Quando questionada se será candidata a algum cargo em outubro, Dilma disse que não há nada definido. "Sempre digo que não preciso ser candidata para fazer política. Eu participei da eleição mais importante no Brasil, não que alguma não tenha importância. Cada uma tem a sua mas, inequivocamente, a eleição presidencial é a mais importante, inclusive pela quantidade de brasileiros e brasileiras que participam dela. Eu fico muito em dúvida de concorrer em outra eleição e não tenho experiência na área parlamentar. Não é minha área. E não tem sentido eu ter outro nível de atividade executiva. Tenho muita dúvida ainda e não posso dizer nada em definitivo", afirmou.

A ex-presidente também criticou a intervenção federal no Rio de Janeiro. "O mais grave no caso da intervenção no Rio é o que começou a circular nos últimos dias, como a proposta dos mandados de busca e apreensão e de captura coletivos. Só a verbalização da hipótese mostra a deterioração e o apodrecimento do ambiente político institucional do país. É óbvio que isso é ilegal e afronta a Constituição. Essa deterioração é a mais grave de todas, pois mostra um caráter autoritário presente nas ditaduras tradicionais", avaliou.

Para ela, a medida é uma tentativa adotada pelo governo de fazer o presidente Michel Temer sobreviver até a eleição de 2018. "Uma questão fundamental para a população brasileira está sendo tratada de uma forma extremamente oportunista, tentando viabilizar os últimos meses de um governo falido e fracassado".

"Quem é o inimigo? É a população brasileira que tem que ser reprimida por essa intervenção federal? Pelas declarações de integrantes do governo vê-se uma coisa surgindo claramente: o inimigo fala português, é brasileiro, negro e pobre ou mulato. Ele não é branco, não mora em Ipanema nem no Leblon. O que estamos vendo surgir no Brasil é uma ditadura feita para uma parte da sociedade.

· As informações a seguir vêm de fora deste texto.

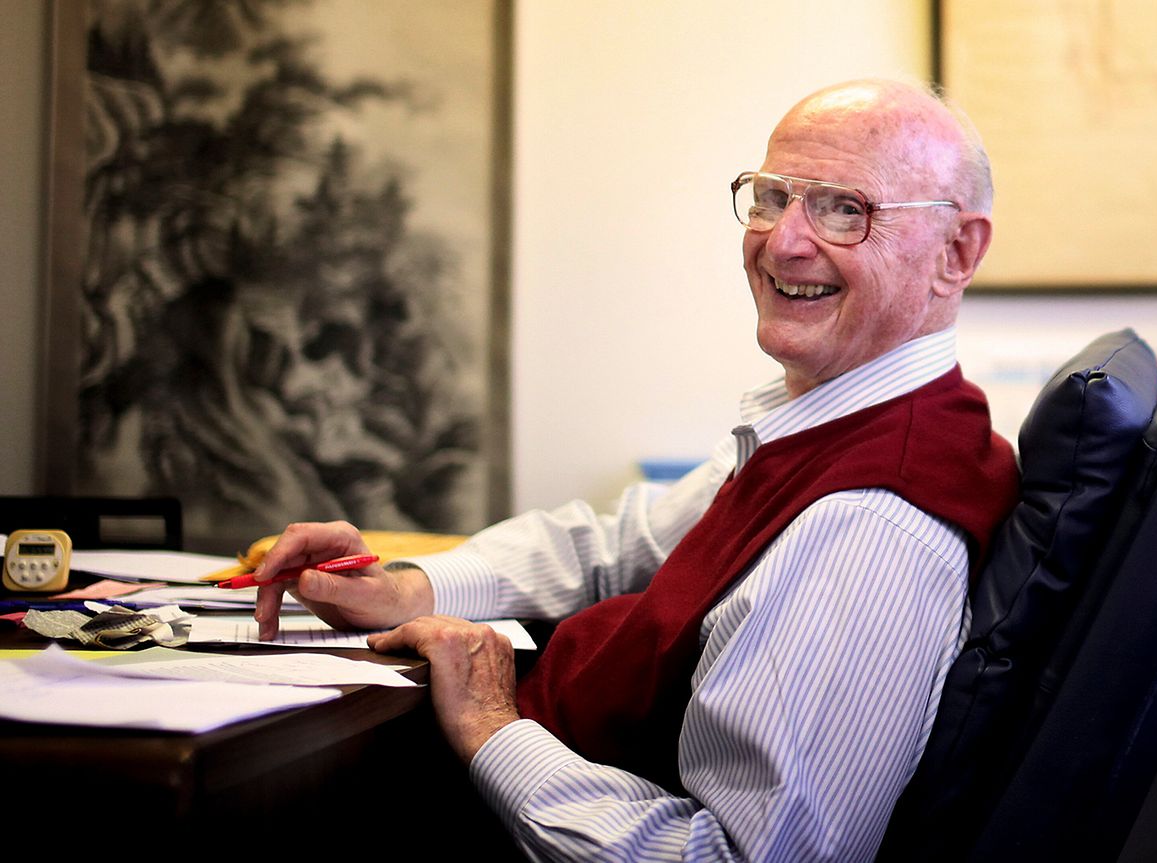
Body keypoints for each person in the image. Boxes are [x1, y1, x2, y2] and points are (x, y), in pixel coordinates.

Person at [253, 77, 1019, 861]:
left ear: (956, 252)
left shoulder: (864, 527)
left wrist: (491, 726)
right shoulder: (838, 425)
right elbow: (616, 545)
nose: (782, 241)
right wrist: (410, 586)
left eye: (844, 209)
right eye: (772, 196)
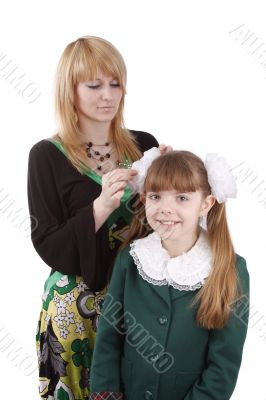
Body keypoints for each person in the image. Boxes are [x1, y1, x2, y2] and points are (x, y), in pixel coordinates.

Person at [27, 35, 170, 400]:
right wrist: (101, 206)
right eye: (94, 85)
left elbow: (169, 231)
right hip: (75, 310)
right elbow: (48, 244)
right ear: (69, 90)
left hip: (141, 302)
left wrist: (171, 180)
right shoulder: (46, 155)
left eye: (115, 83)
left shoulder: (143, 144)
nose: (108, 94)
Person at [89, 149, 250, 400]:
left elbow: (223, 367)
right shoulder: (130, 260)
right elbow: (108, 341)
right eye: (156, 196)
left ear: (205, 204)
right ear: (143, 200)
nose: (165, 209)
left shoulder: (229, 268)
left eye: (182, 198)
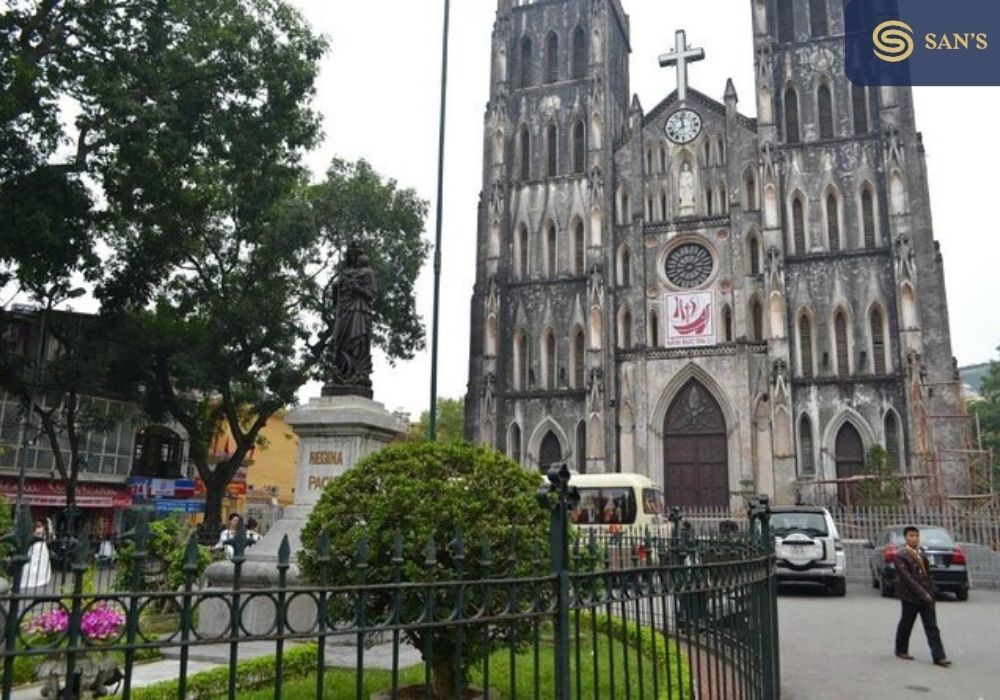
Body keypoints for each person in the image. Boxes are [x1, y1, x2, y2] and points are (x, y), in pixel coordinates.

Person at [894, 526, 951, 667]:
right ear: (905, 538)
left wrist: (931, 591)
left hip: (927, 595)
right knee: (906, 623)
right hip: (910, 596)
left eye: (916, 536)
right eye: (911, 536)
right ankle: (901, 649)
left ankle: (939, 656)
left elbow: (927, 574)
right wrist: (922, 593)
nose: (914, 538)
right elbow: (907, 578)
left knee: (931, 626)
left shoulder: (922, 553)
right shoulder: (901, 555)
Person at [20, 519, 52, 591]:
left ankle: (40, 577)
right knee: (31, 561)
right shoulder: (33, 530)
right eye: (37, 524)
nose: (38, 525)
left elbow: (45, 538)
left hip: (41, 546)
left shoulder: (44, 530)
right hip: (34, 546)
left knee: (41, 562)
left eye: (40, 524)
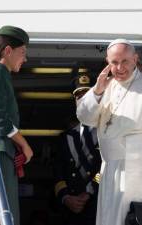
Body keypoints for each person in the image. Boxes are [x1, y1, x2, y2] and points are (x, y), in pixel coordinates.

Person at [76, 39, 142, 225]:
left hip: (140, 171)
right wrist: (97, 91)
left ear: (135, 59)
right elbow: (84, 117)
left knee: (135, 219)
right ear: (107, 63)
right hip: (110, 170)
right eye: (114, 63)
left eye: (124, 61)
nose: (119, 67)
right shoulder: (105, 87)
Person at [0, 25, 34, 225]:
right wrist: (25, 146)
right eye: (22, 52)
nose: (24, 59)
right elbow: (0, 119)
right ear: (8, 51)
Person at [54, 74, 102, 225]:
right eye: (78, 97)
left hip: (99, 202)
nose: (82, 100)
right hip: (72, 207)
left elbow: (108, 167)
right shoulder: (67, 136)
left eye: (87, 96)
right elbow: (58, 170)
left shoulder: (107, 131)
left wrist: (90, 190)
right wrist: (65, 197)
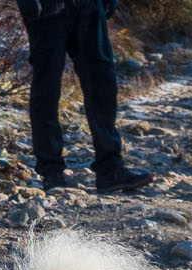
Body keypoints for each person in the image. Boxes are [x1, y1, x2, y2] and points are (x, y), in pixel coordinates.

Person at [16, 0, 152, 195]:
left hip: (89, 7)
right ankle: (51, 171)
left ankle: (110, 168)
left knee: (103, 83)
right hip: (47, 9)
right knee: (47, 87)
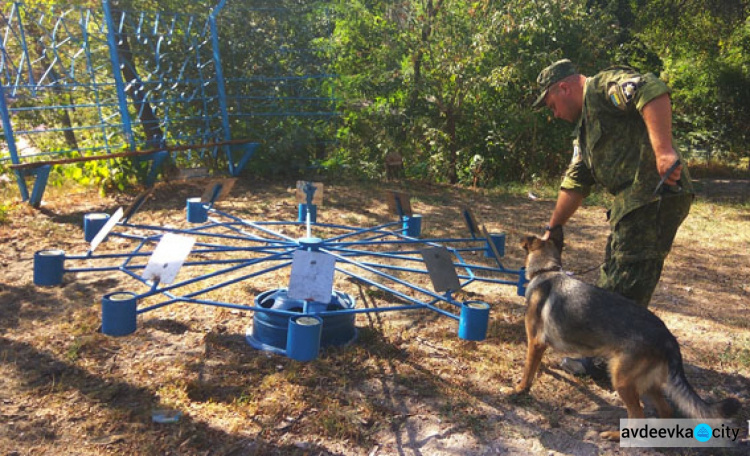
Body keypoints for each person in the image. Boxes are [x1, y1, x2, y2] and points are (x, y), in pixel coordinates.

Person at [532, 59, 694, 377]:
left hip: (654, 196)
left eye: (552, 104)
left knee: (626, 284)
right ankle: (607, 353)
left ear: (563, 88)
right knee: (613, 278)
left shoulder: (603, 88)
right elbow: (575, 183)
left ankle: (615, 362)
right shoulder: (584, 131)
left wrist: (663, 152)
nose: (555, 114)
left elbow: (651, 89)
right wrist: (553, 228)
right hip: (631, 207)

Você suspende os direitos desta parte e cria uma situação de profunda anomia no país. Qual é o passo seguinte? Qualquer enfrentamento que houver pode levar à expansão dessas áreas sem lei e sem ordem para outras áreas do território nacional. Estamos diante, portanto, de uma situação muito perigosa. O mais grave na intervenção no Rio é tratar a população brasileira como inimigo. A decorrência de ocupar território é tratar como inimigo quem vive nele", destacou.